Antes que a voz para a planície chegasse, inúmeros vilarejos e localidades mais distantes contavam como um dos meios de comunicação os diversos postos de linha telegráfica que passaram a ligar esses diversos espaços. O sociólogo Claude Lévi Strauss esteve na Amazônia fazendo uma pesquisa etnográfica, onde reconheceu de imediato, a necessidade de comunicação na região quando “De Urupá até o rio Madeira os postos de linha telegráfica são ligados a vilarejos de seringueiros que dão uma razão de ser ao povoamento esporádico das margens”. (LÉVI-STRAUSS, 1996 [1955]: 341)
Outro aspecto observado por Lévi Strauss nesses vilarejos e localidades da Amazônia que chamava a atenção era a precariedade de acesso às informações do que ocorria no mundo. A respeito disso, ele afirmou da importância dos “regatões” ou “mascates” que traziam além de remédios “velhas gazetas igualmente estragados pela umidade”. Nessa ocasião, o próprio estudioso francês experimentou a defasagem informativa ao afirmar que “um exemplar largado na cabana de um seringueiro informou-me, com quatro meses de atraso, dos acordos de Munique e da mobilização.” (LÉVI-STRAUSS: 342)
Cônscios dessas experiências e dificuldades, os homens da política como também, da radiodifusão no Pará passaram a instrumentalizar o rádio como meio de comunicação, informação e educativo. De tal modo, que além de levar as notícias se objetivava educar os ouvintes com aulas, por exemplo, sobre linguagem e o escrever e falar “correto”. Lévi Strauss afirmava que ao observar o modo de conversa das populações à dentro região amazônica, notava “deformações caboclas” com a “inversão dos fonemas: ‘percisa’ por precisa, ‘prefeitamente’ por perfeitamente...”. (LÉVI-STRAUSS: 342) Para os grupos intelectuais e políticos que tomavam corpo na emissora, o “broadcasting” serviria também para “civilizar” a linguagem, instruindo a melhor maneira de falar e se comunicar.
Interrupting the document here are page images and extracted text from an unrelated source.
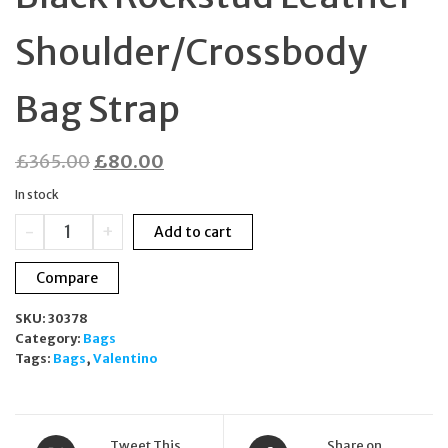
Shoulder/Crossbody
Bag Strap
Original
Current
£
365.00
£
80.00
price
price
In stock
was:
is:
Valentino
-
+
Add to cart
£365.00.
£80.00.
Garavani
Black
Compare
Rockstud
Leather
SKU:
30378
Shoulder/Crossbody
Category:
Bags
Bag
Tags:
Bags
,
Valentino
Strap
quantity
Tweet This
Share on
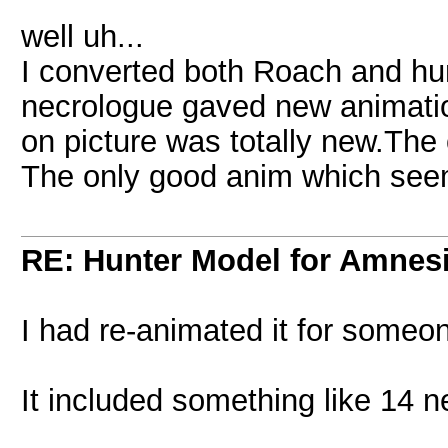
well uh...
I converted both Roach and hunt
necrologue gaved new animatio
on picture was totally new.The 
The only good anim which seem
RE: Hunter Model for Amnes
I had re-animated it for someon
It included something like 14 ne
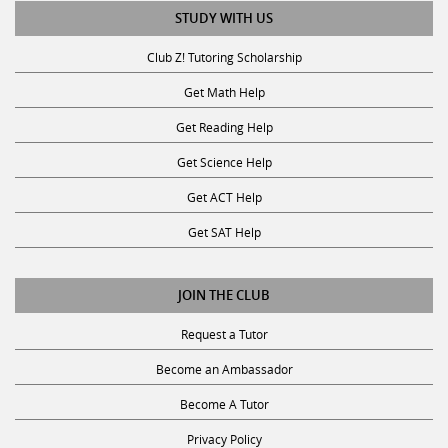
STUDY WITH US
Club Z! Tutoring Scholarship
Get Math Help
Get Reading Help
Get Science Help
Get ACT Help
Get SAT Help
JOIN THE CLUB
Request a Tutor
Become an Ambassador
Become A Tutor
Privacy Policy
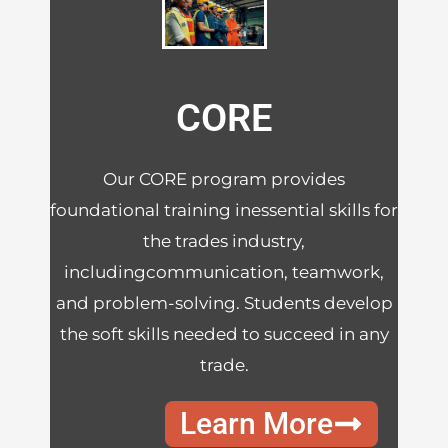
CORE
Our CORE program provides
foundational training inessential skills for
the trades industry,
includingcommunication, teamwork,
and problem-solving. Students develop
the soft skills needed to succeed in any
trade.
Learn More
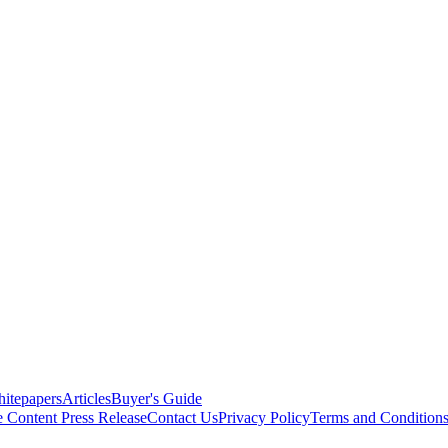
itepapers
Articles
Buyer's Guide
e Content
Press Release
Contact Us
Privacy Policy
Terms and Condition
Um dos colaboradores semanais da emissora paraense, Edgar Serra Freire, especialista em estudo da linguagem, proferiu um palestra pelo Rádio Clube do Pará no dia 7 de março de 1933, intitulada “a educação do povo pelo amor e uso consciente do idioma materno”.
Filha da sua época ou de épocas, a emissora cuja “voz fala e canta para a planície” experimentou, vivenciou, significou e simbolizou com a cidade de Belém múltiplas relações com os seus espaços e moradores. Sentiu necessidade de expandir seu espaço acústico para a “planície”, para o interior se tornando registro sensível na memória de gerações de populações amazônicas, se confundindo com as pessoas, os espaços, a cultura, os sonhos, o imaginário e a possibilidade do desenvolvimento. Assim, essas ondas sonoras do rádio contam capítulos importantes de múltiplas histórias desse extremo norte do país.

BIBLIOGRAFIA

CHARLOT, Monica e MARX, Roland. Londres, 1851-1901: a era vitoriana ou o triunfo as desigualdades. Rio de Janeiro: Jorge Zahar, 1993, pp. 47-58
CHOAY, Françoise. “A natureza urbanizada: a invenção dos ‘espaços verdes’”. Projeto História, nº 18 (1999), pp. 103-106.
LÉVI-STRAUSS, Claude. “Amazônia” [1955]. In: Tristes Trópicos. São Paulo: Companhia das Letras, 1996, pp. 341-351.
MARX, Roland. “A grandiosidade britânica”. In: CHARLOT, Monica e MARX, Roland. Londres, 1851-1901: a era vitoriana ou o triunfo as desigualdades. Rio de Janeiro: Jorge Zahar, 1993, pp. 21-29
MONDENARD, Anne de. “A emergência de um novo olhar sobre a cidade: as fotografias urbanas de 1870 a 1918”. Projeto História, nº 18 (1999), pp. 107-113.
RONCAYOLO, Marcel. “Transfigurações noturnas da cidade: o império das luzes artificiais”. Projeto História, nº 18 (1999), pp. 97-102.
SCHAFER, Raymond Murray. A afinação do mundo: Uma exploração pioneira pela história passada e pelo atual estado do mais negligenciado aspecto do nosso ambiente: a
paisagem sonora. São Paulo: Editora UNESP, 2001.